Let $X_0,X_1$ be Banach spaces. Let $A:D(A)\subseteq X_0\to X_1$ be a closable linear operator. Recall the definition of a core for such an operator:
A set $\mathcal D\subseteq D(A)$ is called a
core for $A$ if $\overline{A_{\mathcal D}}=\overline A$.

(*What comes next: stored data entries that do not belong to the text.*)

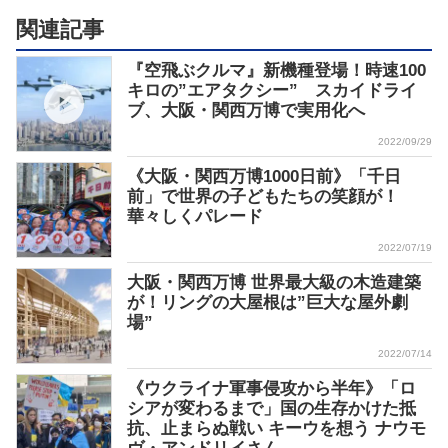
関連記事
『空飛ぶクルマ』新機種登場！時速100
キロの”エアタクシー” スカイドライ
ブ、大阪・関西万博で実用化へ
2022/09/29
《大阪・関西万博1000日前》「千日
前」で世界の子どもたちの笑顔が！
華々しくパレード
2022/07/19
大阪・関西万博 世界最大級の木造建築
が！リングの大屋根は”巨大な屋外劇
場”
2022/07/14
《ウクライナ軍事侵攻から半年》「ロ
シアが変わるまで」国の生存かけた抵
抗、止まらぬ戦い キーウを想う ナウモ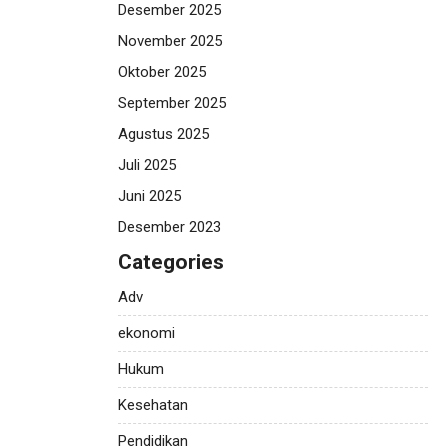
Desember 2025
November 2025
Oktober 2025
September 2025
Agustus 2025
Juli 2025
Juni 2025
Desember 2023
Categories
Adv
ekonomi
Hukum
Kesehatan
Pendidikan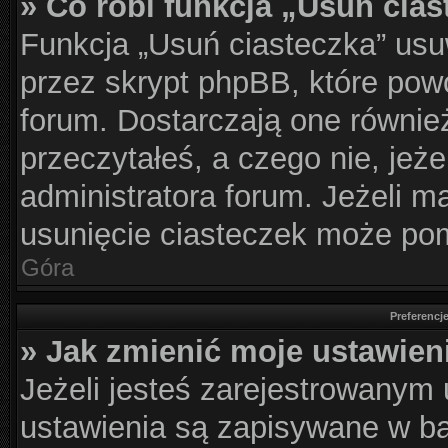
» Co robi funkcja „Usuń cia
Funkcja „Usuń ciasteczka” usu
przez skrypt phpBB, które pow
forum. Dostarczają one również
przeczytałeś, a czego nie, jeż
administratora forum. Jeżeli 
usunięcie ciasteczek może po
Góra
Preferencj
» Jak zmienić moje ustawien
Jeżeli jesteś zarejestrowanym
ustawienia są zapisywane w ba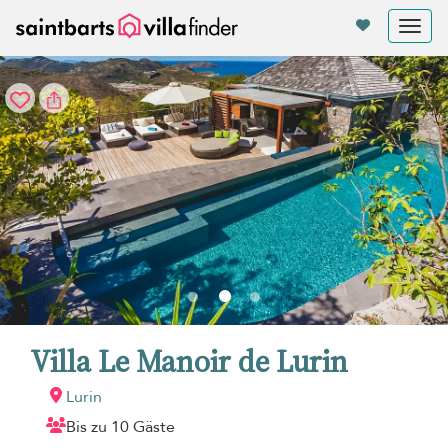
Cookie-Einstellungen
Tog
nav
Villa Le Manoir de Lurin
Lurin
Bis zu 10 Gäste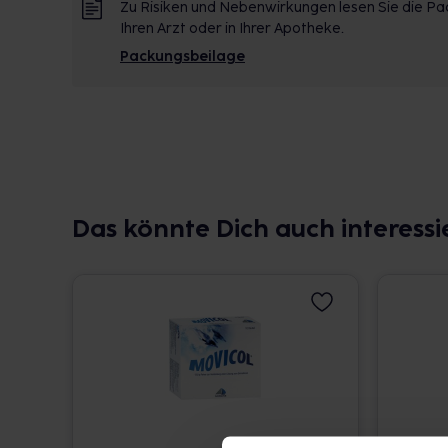
Zu Risiken und Nebenwirkungen lesen Sie die Pac
Ihren Arzt oder in Ihrer Apotheke.
Packungsbeilage
Das könnte Dich auch interessi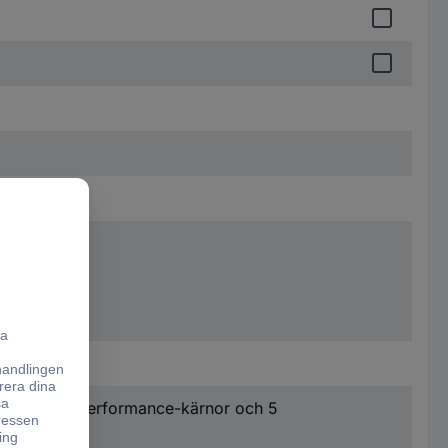
PU med 3 Performance-kärnor och 5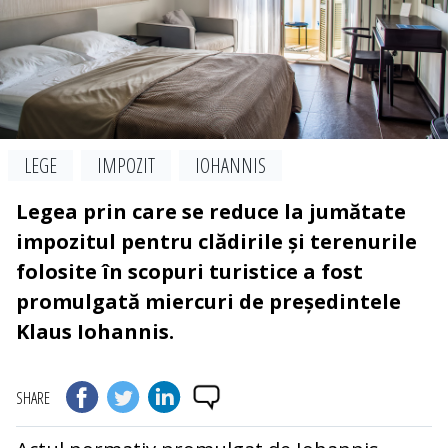
LEGE
IMPOZIT
IOHANNIS
Legea prin care se reduce la jumătate
impozitul pentru clădirile și terenurile
folosite în scopuri turistice a fost
promulgată miercuri de președintele
Klaus Iohannis.
SHARE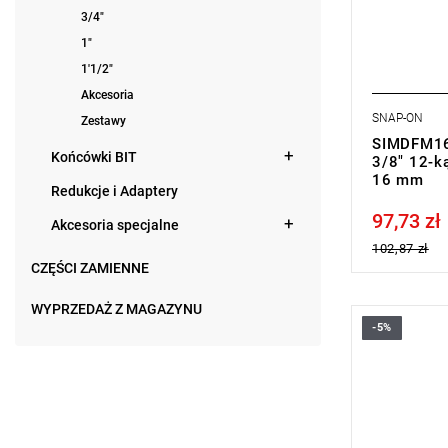
3/4"
1"
1'1/2"
Akcesoria
SNAP-ON
Zestawy
SIMDFM16
Końcówki BIT
3/8" 12-ką
16 mm
Redukcje i Adaptery
97,73 zł
Price tax in
Akcesoria specjalne
102,87 zł
CZĘŚCI ZAMIENNE
WYPRZEDAŻ Z MAGAZYNU
-5%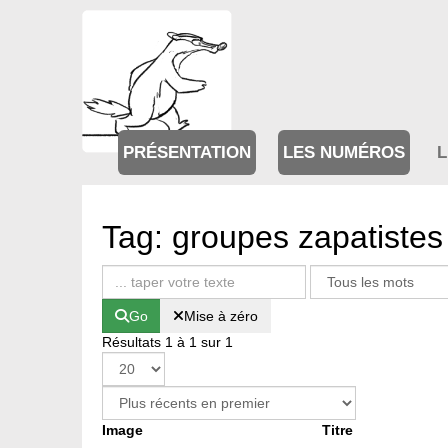
PRÉSENTATION
LES NUMÉROS
L
Tag: groupes zapatistes
Go
Mise à zéro
Résultats 1 à 1 sur 1
Image
Titre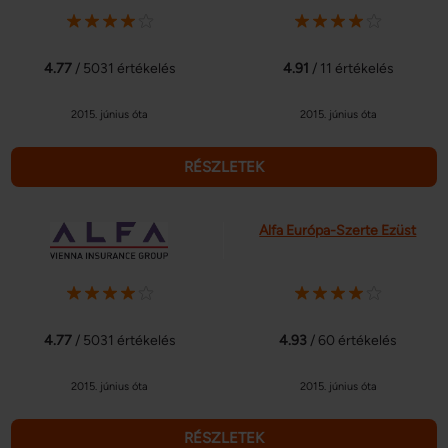
4.77
/ 5031 értékelés
4.91
/ 11 értékelés
2015. június óta
2015. június óta
RÉSZLETEK
Alfa Európa-Szerte Ezüst
4.77
/ 5031 értékelés
4.93
/ 60 értékelés
2015. június óta
2015. június óta
RÉSZLETEK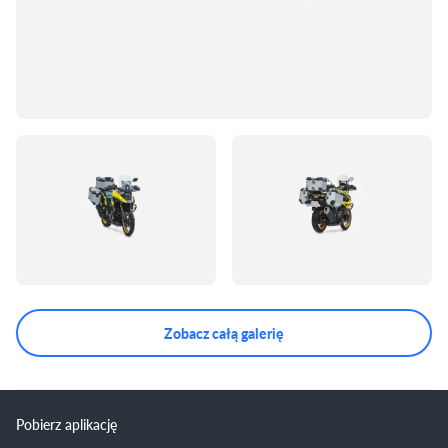
Zobacz całą galerię
Pobierz aplikację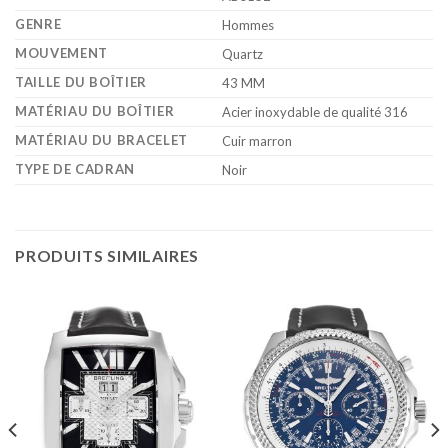
GENRE
Hommes
MOUVEMENT
Quartz
TAILLE DU BOÎTIER
43 MM
MATÉRIAU DU BOÎTIER
Acier inoxydable de qualité 316
MATÉRIAU DU BRACELET
Cuir marron
TYPE DE CADRAN
Noir
PRODUITS SIMILAIRES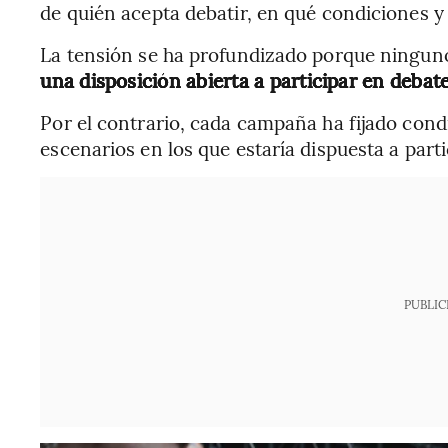
de quién acepta debatir, en qué condiciones y
La tensión se ha profundizado porque ninguno
una disposición abierta a participar en debat
Por el contrario, cada campaña ha fijado cond
escenarios en los que estaría dispuesta a parti
PUBLIC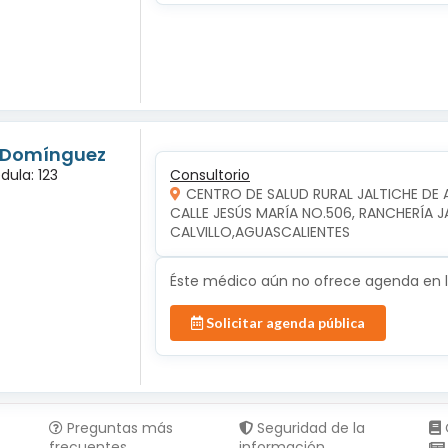
s Domínguez
dula: 123
Consultorio
CENTRO DE SALUD RURAL JALTICHE DE 
CALLE JESÚS MARÍA NO.506, RANCHERÍA JAL
CALVILLO,AGUASCALIENTES
Éste médico aún no ofrece agenda en lí
Solicitar agenda pública
Preguntas más
Seguridad de la
frecuentes
información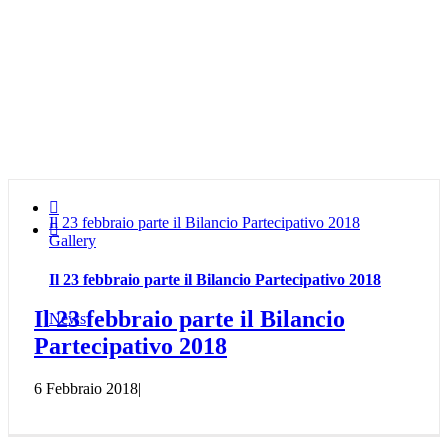

Il 23 febbraio parte il Bilancio Partecipativo 2018

Gallery
Il 23 febbraio parte il Bilancio Partecipativo 2018
Il 23 febbraio parte il Bilancio
News
Partecipativo 2018
6 Febbraio 2018
|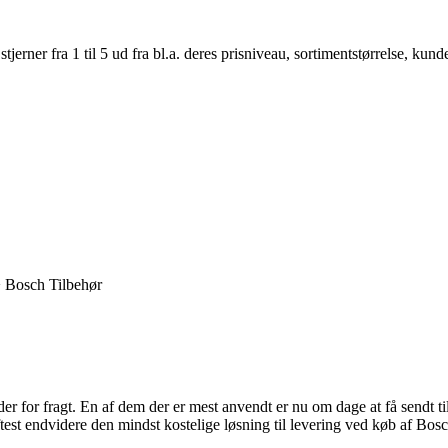
er fra 1 til 5 ud fra bl.a. deres prisniveau, sortimentstørrelse, kunde
> Bosch Tilbehør
der for fragt. En af dem der er mest anvendt er nu om dage at få sendt t
 oftest endvidere den mindst kostelige løsning til levering ved køb a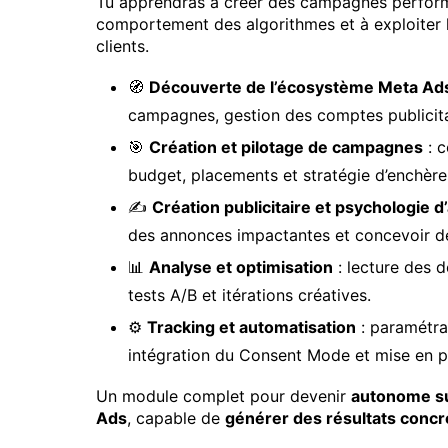
Tu apprendras à créer des campagnes perfor
comportement des algorithmes et à exploiter l
clients.
🧭
Découverte de l’écosystème Meta Ad
campagnes, gestion des comptes publicitai
🎯
Création et pilotage de campagnes
: c
budget, placements et stratégie d’enchère
✍️
Création publicitaire et psychologie 
des annonces impactantes et concevoir de
📊
Analyse et optimisation
: lecture des d
tests A/B et itérations créatives.
⚙️
Tracking et automatisation
: paramétra
intégration du Consent Mode et mise en p
Un module complet pour devenir
autonome su
Ads
, capable de
générer des résultats concre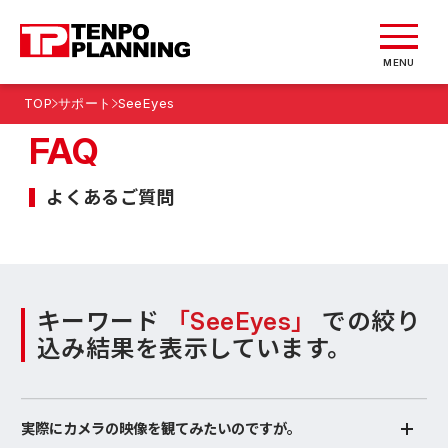
MENU
TOP
サポート
SeeEyes
FAQ
よくあるご質問
キーワード
「SeeEyes」
での絞り
込み結果を表示しています。
実際にカメラの映像を観てみたいのですが。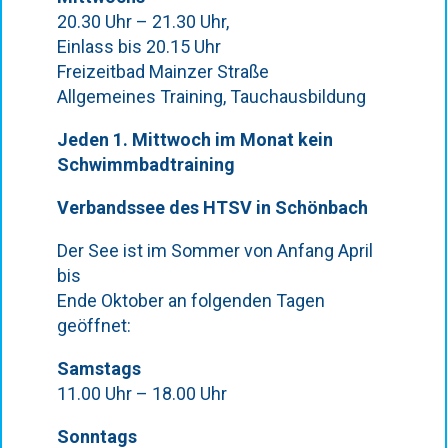
20.30 Uhr – 21.30 Uhr,
Einlass bis 20.15 Uhr
Freizeitbad Mainzer Straße
Allgemeines Training, Tauchausbildung
Jeden 1. Mittwoch im Monat kein
Schwimmbadtraining
Verbandssee des HTSV in Schönbach
Der See ist im Sommer von Anfang April
bis
Ende Oktober an folgenden Tagen
geöffnet:
Samstags
11.00 Uhr – 18.00 Uhr
Sonntags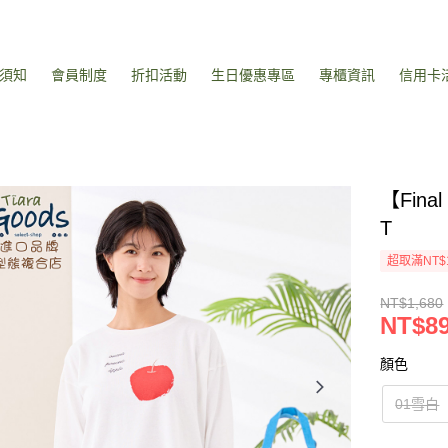
須知
會員制度
折扣活動
生日優惠專區
專櫃資訊
信用卡
【Fin
T
超取滿NT$
NT$1,680
NT$8
顏色
01雪白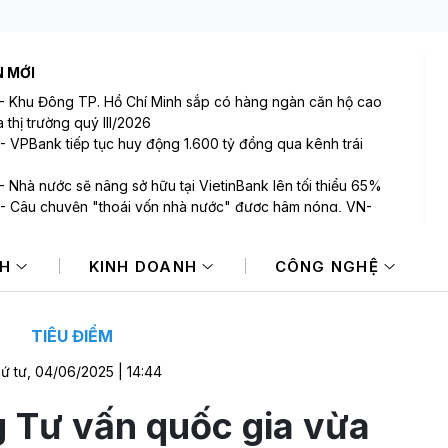
N MỚI
-
Khu Đông TP. Hồ Chí Minh sắp có hàng ngàn căn hộ cao
 thị trường quý III/2026
-
VPBank tiếp tục huy động 1.600 tỷ đồng qua kênh trái
-
Nhà nước sẽ nâng sở hữu tại VietinBank lên tối thiểu 65%
-
Câu chuyện "thoái vốn nhà nước" được hâm nóng, VN-
 tăng điểm nhẹ
-
Đà tăng giảm đan xen trên TTCK châu Á
NH
KINH DOANH
CÔNG NGHỆ
-
Giá vàng hướng tới tuần tăng mạnh nhất kể từ tháng 1/2026
TIÊU ĐIỂM
ứ tư, 04/06/2025 | 14:44
 Tư vấn quốc gia vừa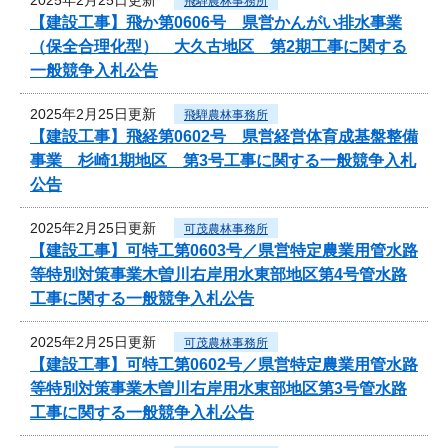
飛騨農林事務所
【建設工事】飛か第0606号 県営かんがい排水事業
（保全合理化型） 大久古地区 第2期工事に関する
一般競争入札公告
2025年2月25日更新
飛騨農林事務所
【建設工事】飛経第0602号 県営経営体育成基盤整備
事業 杉崎1期地区 第3号工事に関する一般競争入札
公告
2025年2月25日更新
可茂農林事務所
【建設工事】可特工第0603号／県営特定農業用管水路
等特別対策事業木曽川右岸用水東部地区第4号管水路
工事に関する一般競争入札公告
2025年2月25日更新
可茂農林事務所
【建設工事】可特工第0602号／県営特定農業用管水路
等特別対策事業木曽川右岸用水東部地区第3号管水路
工事に関する一般競争入札公告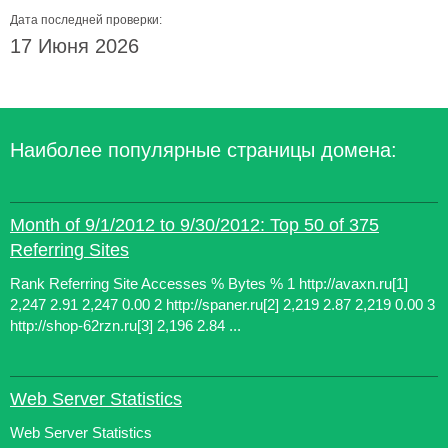
Дата последней проверки:
17 Июня 2026
Наиболее популярные страницы домена:
Month of 9/1/2012 to 9/30/2012: Top 50 of 375
Referring Sites
Rank Referring Site Accesses % Bytes % 1 http://avaxn.ru[1]
2,247 2.91 2,247 0.00 2 http://spaner.ru[2] 2,219 2.87 2,219 0.00 3
http://shop-62rzn.ru[3] 2,196 2.84 ...
Web Server Statistics
Web Server Statistics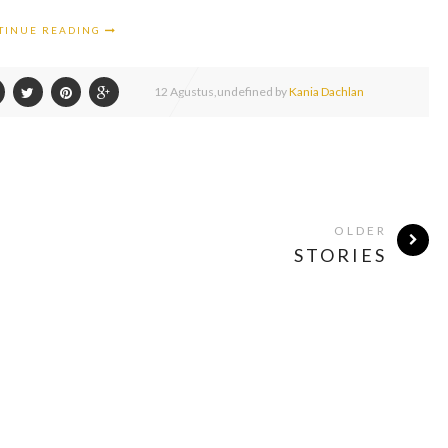
TINUE READING
12
Agustus,
undefined by
Kania Dachlan
OLDER
STORIES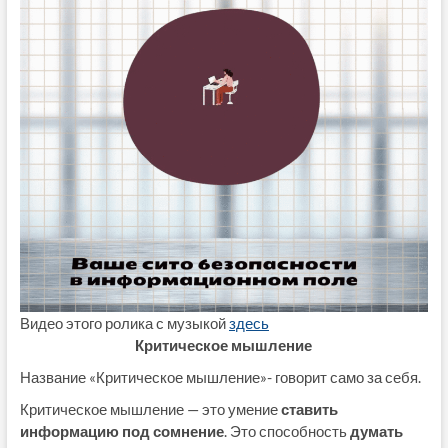
Видео этого ролика с музыкой
здесь
Критическое мышление
Название «Критическое мышление»- говорит само за себя.
Критическое мышление — это умение
ставить
информацию под сомнение
. Это способность
думать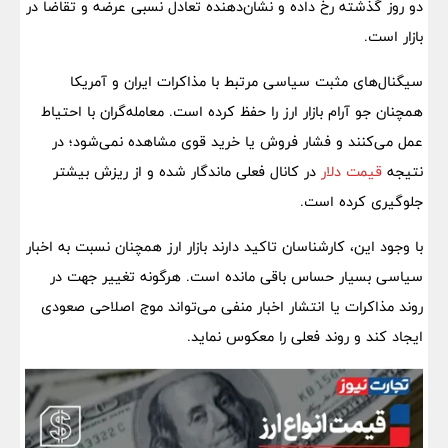
دو روز گذشته رخ داده و نشان‌دهنده تعادل نسبی عرضه و تقاضا در
بازار است.
سیگنال‌های مثبت سیاسی مرتبط با مذاکرات ایران و آمریکا
همچنان جو آرام بازار ارز را حفظ کرده‌ است. معامله‌گران با احتیاط
عمل می‌کنند و فشار فروش یا خرید قوی مشاهده نمی‌شود؛ در
نتیجه
قیمت دلار
در کانال فعلی ماندگار شده و از ریزش بیشتر
جلوگیری کرده است.
با وجود این، کارشناسان تاکید دارند بازار ارز همچنان نسبت به اخبار
سیاسی بسیار حساس باقی مانده است. هرگونه تغییر جهت در
روند مذاکرات یا انتشار اخبار منفی می‌تواند موج اصلاحی صعودی
ایجاد کند و روند فعلی را معکوس نماید.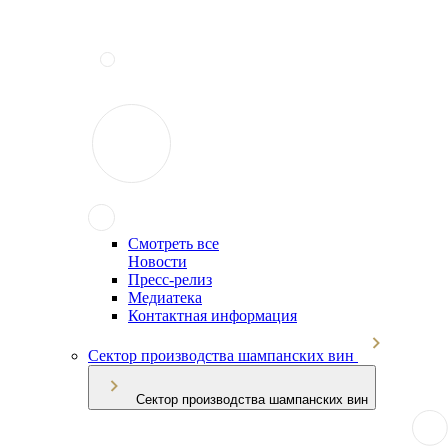
Смотреть все
Новости
Пресс-релиз
Медиатека
Контактная информация
Сектор производства шампанских вин
Сектор производства шампанских вин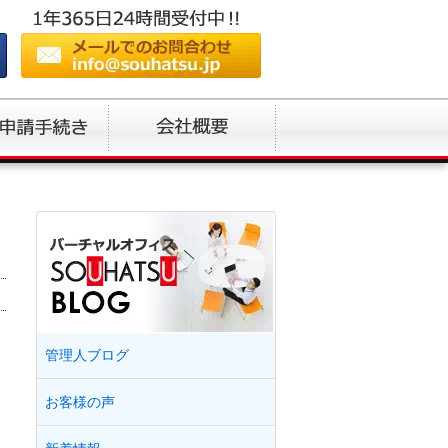
管理人ブログ
お客様の声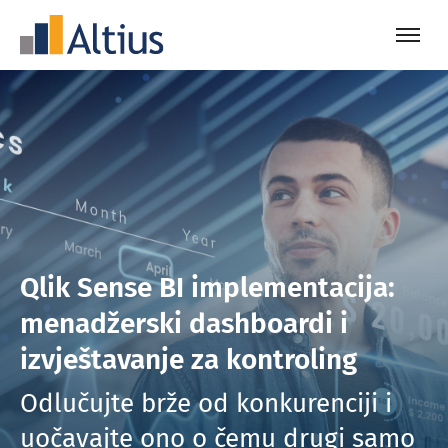
Qlik Sense BI implementacija:
menadžerski dashboardi i
izvještavanje za kontroling
Odlučujte brže od konkurenciji i
uočavajte ono o čemu drugi samo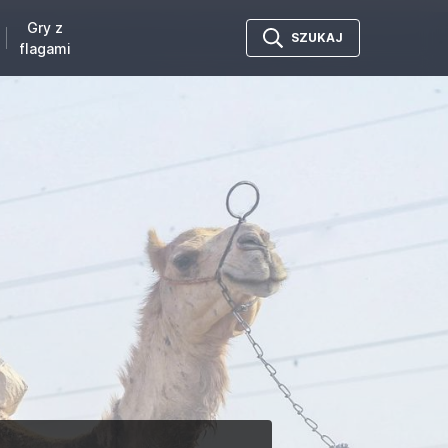
Gry z
SZUKAJ
flagami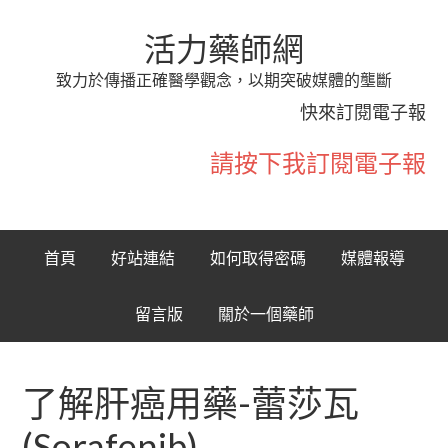
活力藥師網
致力於傳播正確醫學觀念，以期突破媒體的壟斷
快來訂閱電子報
請按下我訂閱電子報
首頁
好站連結
如何取得密碼
媒體報導
留言版
關於一個藥師
了解肝癌用藥-蕾莎瓦
(Sorafenib)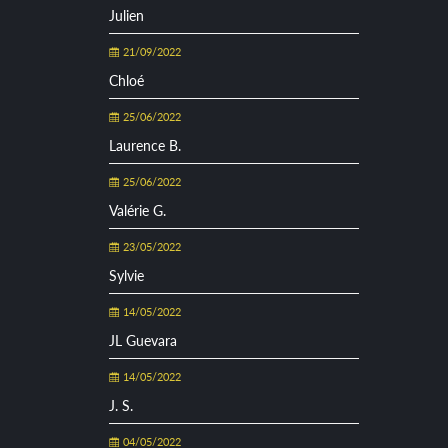
Julien
21/09/2022
Chloé
25/06/2022
Laurence B.
25/06/2022
Valérie G.
23/05/2022
Sylvie
14/05/2022
JL Guevara
14/05/2022
J. S.
04/05/2022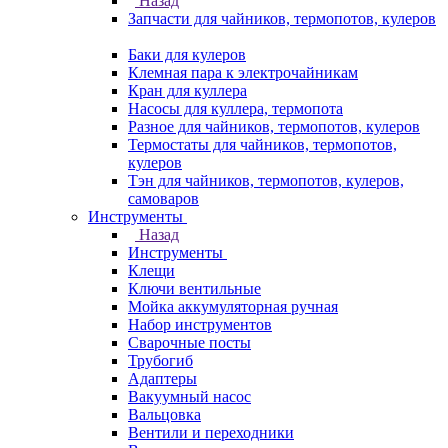
Назад
Запчасти для чайников, термопотов, кулеров
Баки для кулеров
Клемная пара к электрочайникам
Кран для куллера
Насосы для куллера, термопота
Разное для чайников, термопотов, кулеров
Термостаты для чайников, термопотов,
кулеров
Тэн для чайников, термопотов, кулеров,
самоваров
Инструменты
Назад
Инструменты
Клещи
Ключи вентильные
Мойка аккумуляторная ручная
Набор инструментов
Сварочные посты
Трубогиб
Aдаптеры
Вакуумный насос
Вальцовка
Вентили и переходники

In the case of a bounded linear operator one has the result:
Let $A\in L(X_0,X_1)$, and $\mathcal D_0\subseteq X_0$ be a dense linear
subspace. Then $\mathcal D_0$ is a core for $A$.
My Question:
In the case that $A:D(A)\subseteq X_0\to X_1$ is a closed and densely defined linear operator, is there an analogous result which says that a (dense) subset $\mathcal D\subseteq D(A)$ is a core for A?
Best Answer
Let $A: D(A): \to X_1$ be some closed operator between Banach spaces and let $x\in X_0$ be some element not in $D(A)$. Define $$A': D(A)+\Bbb C \cdot x\to X_1\oplus_{\ell^1} \Bbb C, \qquad y+ \lambda x\mapsto (A(y), \lambda).$$
We will check that this is also a closed operator. Suppose $y_n +\lambda_n x$ converges and $(A(y_n), \lambda_n)$ also converges. It follows then that $\lambda_n$ converges (call the limit $\lambda$) and also that $A(y_n)$ converges. From $\lambda_n$ and $y_n+\lambda_n x$ converging you get that $y_n$ converges, call the limit $y$. By closedness of $A$ you get that $y\in D(A)$ and $A(y_n)\to A(y)$. So $$A'(y_n+\lambda_n x) = (A(y_n), \lambda_n) \to (A(y),\lambda) =A'(y+\lambda x)$$ verifying that $A'$ is closed.
If $i: X_1\to X_1\oplus_{\ell^1}\Bbb C$ is the inclusion note that $i\circ A$ is a closed operator. Putting it all together you have that $A'$ is a proper closed extension of the closed operator $i\circ A$. In particular $D(i\circ A) = D(A)\subseteq D(A')$ is densely defined, but $\overline{i\circ A}= i\circ A\neq A'$. As such $D(A)$ is not a core for $A'$.